FFT node - observations

I’ve been comparing the output of the VVVV FFT node with my C audio processing programme which uses the FFTW library.

The VVVV documentation doesn’t really spell out precisely what the FFT calculates. Here is what I think it does based on observations. Would one of the VVVV source crew like to confirm:

  • As you would expect the output is a function of the log of the power density. * EDIT: As clarified below this isn’t right. It is just the power density, not the log *
  • There is an (adaptive?) noise filter that rescales the output to cut off a large amount of low-power noise that would otherwise appear.
  • The most odd feature is that there appears to be an EQ filter applied which increases the response with higher frequency. If you feed the FFT with white noise you get a slopeing output.

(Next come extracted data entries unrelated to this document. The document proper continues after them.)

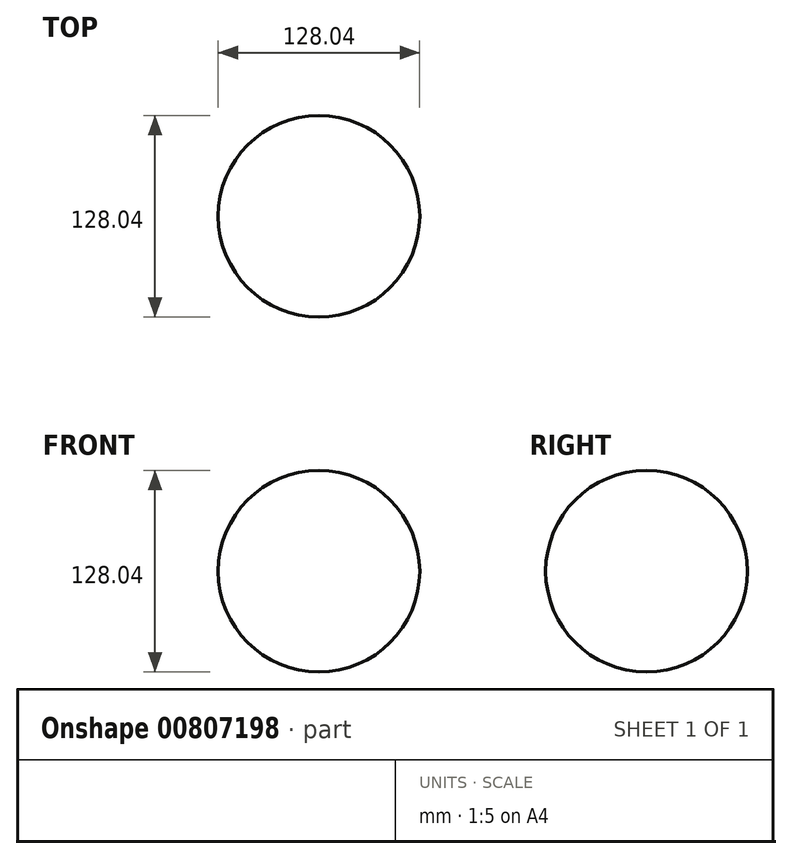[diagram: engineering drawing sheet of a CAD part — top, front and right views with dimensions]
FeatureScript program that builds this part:
annotation { "Feature Type Name" : "Feature", "Feature Type Description" : "" }
export const myFeature = defineFeature(function(context is Context, id is Id, definition is map)
    precondition{}
    {
        {
            var Q0;
            Q0=qCreatedBy(makeId("Front.planeOp"),FACE);
            var sketch = newSketch(context, id + "F0", { "sketchPlane" : qUnion([Q0])});
            skCircle(sketch, "E0", {"center": v(0, -2.48) * mm, "radius": 64.02 * mm});
            skLineSegment(sketch, "E1", {"start": v(0, -2.48) * mm, "end": v(0, 113.13) * mm});
            skLineSegment(sketch, "E2", {"start": v(0, 113.13) * mm, "end": v(0, -114.57) * mm});
            skSolve(sketch);
        }
        {
            var Q0;
            {var subQ0=sQuery(id+"F0.wireOp",EDGE,"E1");var subQ1=sQuery(id+"F0.wireOp",EDGE,"E0");var subQ2=makeQuery(id+"F0.imprint","INTERSECT",VERTEX,{"derivedFrom":[subQ1,subQ0]});Q0=makeQuery(id+"F0.imprint","IMPRINT",FACE,{"disambiguationData":[TD([[makeQuery(id+"F0.imprint","IMPRINT",EDGE,{"disambiguationData":[TD([[subQ2,1.0]])],"derivedFrom":subQ1}),1.0]])]});}
            var Q1;
            Q1=sQuery(id+"F0.wireOp",EDGE,"E2");
            revolve(context, id + "F1", {"surfaceOperationType" : NewSurfaceOperationType.NEW, "entities" : qUnion([Q0]), "axis" : qUnion([Q1]), "revolveType" : RevolveType.FULL});
        }
    });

please upload a picture of the white noise slope, probably the fft output is not normalized… for your other questions has one to look into the code. have you switched off the windowing function?

Attached is the test patch and the function generator I am using.

Select the “stereo mixer” as your recording input and then run the function generator. Set the left amplitude to the mid point and click on “white noise”.

I get a definate bulge on the right hand side of the FFT graph from the VVVV patch. On the FFT I have in C the graph is flat.

FFT.zip (27.1 kB)

I get the same bulge.
What I want too know is how to read lower frequencies.
The fft seems happy to pick up high frequencies, but I want to work with a human singing voice. How can I get the fft to do some pitch recognition for this ?

Thanks

The FFT does respond to lower frequencies. If my measurements are right it is just attenuated with respect to the higher frequencies. I guess you could simply apply a scaling factor after the FFT to try and correct this.

The FFT output is (normally) bins of equal frequency size. The maximum frequency is half the sampling rate used to capture the signal. From this you should be able to work out which bins contain voice frequencies. Depending on what you want to do you will then need to apply some processing algorithm. Perhaps look for the bin with the most power as a first approximation.

confirmed, the output gets scaled. i’v now added an input pin to endable/disable the scaling. its default value is enabled, to keep backward compatibility. any better idea?

the fft frequency bins have a linear distribution. to get a better low frequency analysis you have to increase the spreadcount and the audio input buffer size.

@tonfilm: cool. i think the additional pin is the best solution.

I would go along with the new pin solution as well.

Can you also comment on how you are doing a lower-threshold on the FFT output to stop it displaying very-low-power noise?

before the fft is a sine window function, after the fft a scaling factor, which is 1/(sliceNr+1). the fft in earlier versions had 0 for the first slice.

Thanks tonfilm. I think that aspect is now clear.

Just one more question (well maybe a supplementary as well):
Is the FFT output a power spectrum which is proportional to the audio power in each bin, or is it a log(power) spectrum which is proportional to the log of the power in each bin?

In other words when you get the FFT output do you take a log before sending it to the FFT patch output?

If the output is log(power) what have you taken as the zero point and is it adaptive to the input or just fixed?

the output is the magnitude of the complex FFT output. there is no log function.

Thanks. That clears everything up for me!